* Your objective *
The material below holds pictures, which are to be left out; copy exactly the lines from the one with "Mezoterapi faydaları arasında" through the one with "jag! Det verkar".

* Records for this exercise *
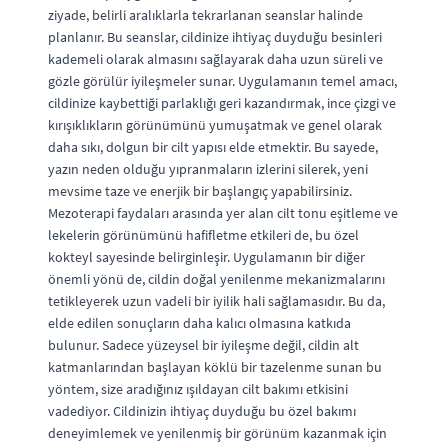
ziyade, belirli aralıklarla tekrarlanan seanslar halinde
planlanır. Bu seanslar, cildinize ihtiyaç duyduğu besinleri
kademeli olarak almasını sağlayarak daha uzun süreli ve
gözle görülür iyileşmeler sunar. Uygulamanın temel amacı,
cildinize kaybettiği parlaklığı geri kazandırmak, ince çizgi ve
kırışıklıkların görünümünü yumuşatmak ve genel olarak
daha sıkı, dolgun bir cilt yapısı elde etmektir. Bu sayede,
yazın neden olduğu yıpranmaların izlerini silerek, yeni
mevsime taze ve enerjik bir başlangıç yapabilirsiniz.
Mezoterapi faydaları arasında yer alan cilt tonu eşitleme ve
lekelerin görünümünü hafifletme etkileri de, bu özel
kokteyl sayesinde belirginleşir. Uygulamanın bir diğer
önemli yönü de, cildin doğal yenilenme mekanizmalarını
tetikleyerek uzun vadeli bir iyilik hali sağlamasıdır. Bu da,
elde edilen sonuçların daha kalıcı olmasına katkıda
bulunur. Sadece yüzeysel bir iyileşme değil, cildin alt
katmanlarından başlayan köklü bir tazelenme sunan bu
yöntem, size aradığınız ışıldayan cilt bakımı etkisini
vadediyor. Cildinizin ihtiyaç duyduğu bu özel bakımı
deneyimlemek ve yenilenmiş bir görünüm kazanmak için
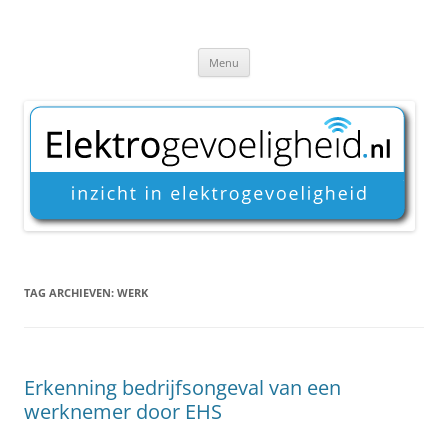
Ga
naar
Elektrogevoeligheid
de
Inzicht in elektrogevoeligheid
inhoud
Menu
TAG ARCHIEVEN:
WERK
Erkenning bedrijfsongeval van een
werknemer door EHS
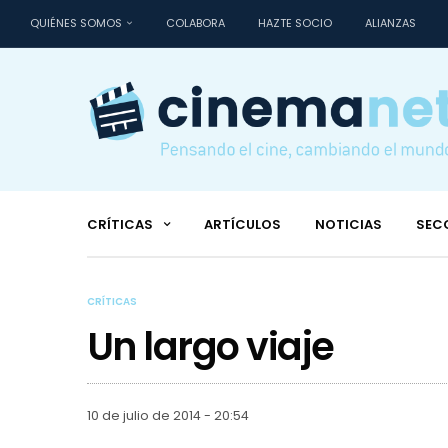
QUIÉNES SOMOS
COLABORA
HAZTE SOCIO
ALIANZAS
CRÍTICAS
ARTÍCULOS
NOTICIAS
SEC
CRÍTICAS
Un largo viaje
10 de julio de 2014 - 20:54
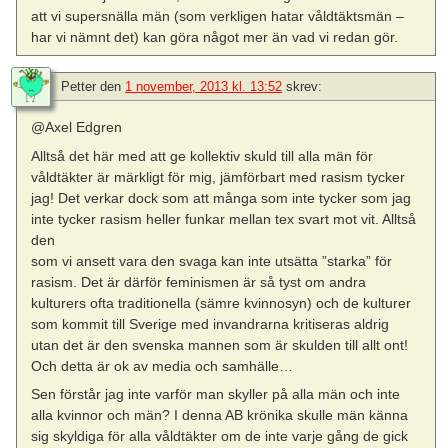
att vi supersnälla män (som verkligen hatar våldtäktsmän –
har vi nämnt det) kan göra något mer än vad vi redan gör.
Petter
den
1 november, 2013 kl. 13:52
skrev:
@Axel Edgren
Alltså det här med att ge kollektiv skuld till alla män för
våldtäkter är märkligt för mig, jämförbart med rasism tycker
jag! Det verkar dock som att många som inte tycker som jag
inte tycker rasism heller funkar mellan tex svart mot vit. Alltså
den
som vi ansett vara den svaga kan inte utsätta ”starka” för
rasism. Det är därför feminismen är så tyst om andra
kulturers ofta traditionella (sämre kvinnosyn) och de kulturer
som kommit till Sverige med invandrarna kritiseras aldrig
utan det är den svenska mannen som är skulden till allt ont!
Och detta är ok av media och samhälle…
Sen förstår jag inte varför man skyller på alla män och inte
alla kvinnor och män? I denna AB krönika skulle män känna
sig skyldiga för alla våldtäkter om de inte varje gång de gick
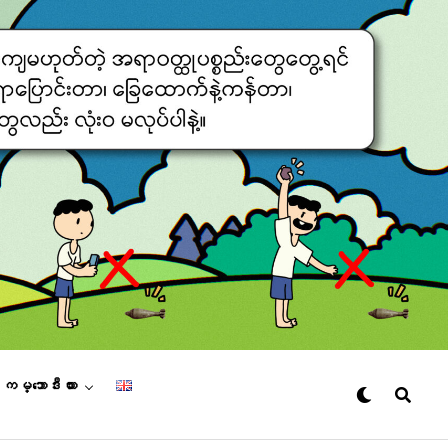
– ကမ္ဘောဒီးယား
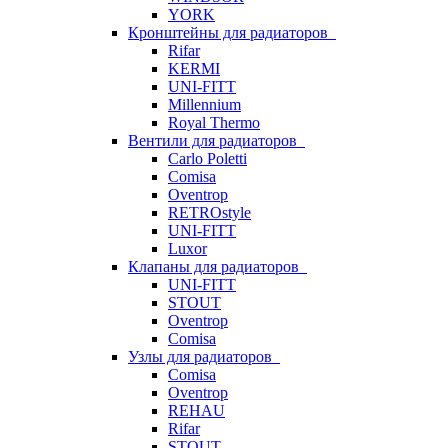
YORK
Кронштейны для радиаторов
Rifar
KERMI
UNI-FITT
Millennium
Royal Thermo
Вентили для радиаторов
Carlo Poletti
Comisa
Oventrop
RETROstyle
UNI-FITT
Luxor
Клапаны для радиаторов
UNI-FITT
STOUT
Oventrop
Comisa
Узлы для радиаторов
Comisa
Oventrop
REHAU
Rifar
STOUT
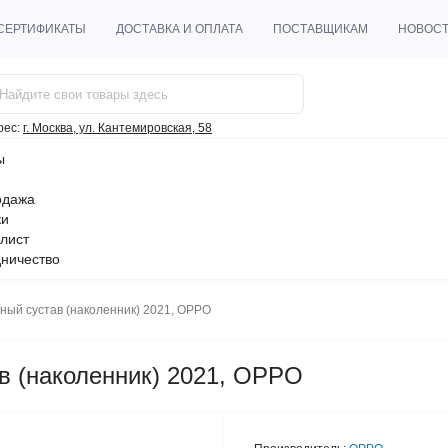
СЕРТИФИКАТЫ
ДОСТАВКА И ОПЛАТА
ПОСТАВЩИКАМ
НОВОС
рес:
г. Москва, ул. Кантемировская, 58
ы
одажа
ки
лист
ничество
ный сустав (наколенник) 2021, OPPO
в (наколенник) 2021, OPPO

* The completed task *
Mezoterapi faydaları arasında yer alan cilt tonu eşitleme ve
lekelerin görünümünü hafifletme etkileri de, bu özel
kokteyl sayesinde belirginleşir. Uygulamanın bir diğer
önemli yönü de, cildin doğal yenilenme mekanizmalarını
tetikleyerek uzun vadeli bir iyilik hali sağlamasıdır. Bu da,
elde edilen sonuçların daha kalıcı olmasına katkıda
bulunur. Sadece yüzeysel bir iyileşme değil, cildin alt
katmanlarından başlayan köklü bir tazelenme sunan bu
yöntem, size aradığınız ışıldayan cilt bakımı etkisini
vadediyor. Cildinizin ihtiyaç duyduğu bu özel bakımı
deneyimlemek ve yenilenmiş bir görünüm kazanmak için
Ga
naar
Elektrogevoeligheid
de
Inzicht in elektrogevoeligheid
inhoud
Menu
TAG ARCHIEVEN:
WERK
Erkenning bedrijfsongeval van een
werknemer door EHS
QUIÉNES SOMOS
COLABORA
HAZTE SOCIO
ALIANZAS
CRÍTICAS
ARTÍCULOS
NOTICIAS
SEC
CRÍTICAS
Un largo viaje
10 de julio de 2014 - 20:54
att vi supersnälla män (som verkligen hatar våldtäktsmän –
har vi nämnt det) kan göra något mer än vad vi redan gör.
Petter
den
1 november, 2013 kl. 13:52
skrev:
@Axel Edgren
Alltså det här med att ge kollektiv skuld till alla män för
våldtäkter är märkligt för mig, jämförbart med rasism tycker
jag! Det verkar dock som att många som inte tycker som jag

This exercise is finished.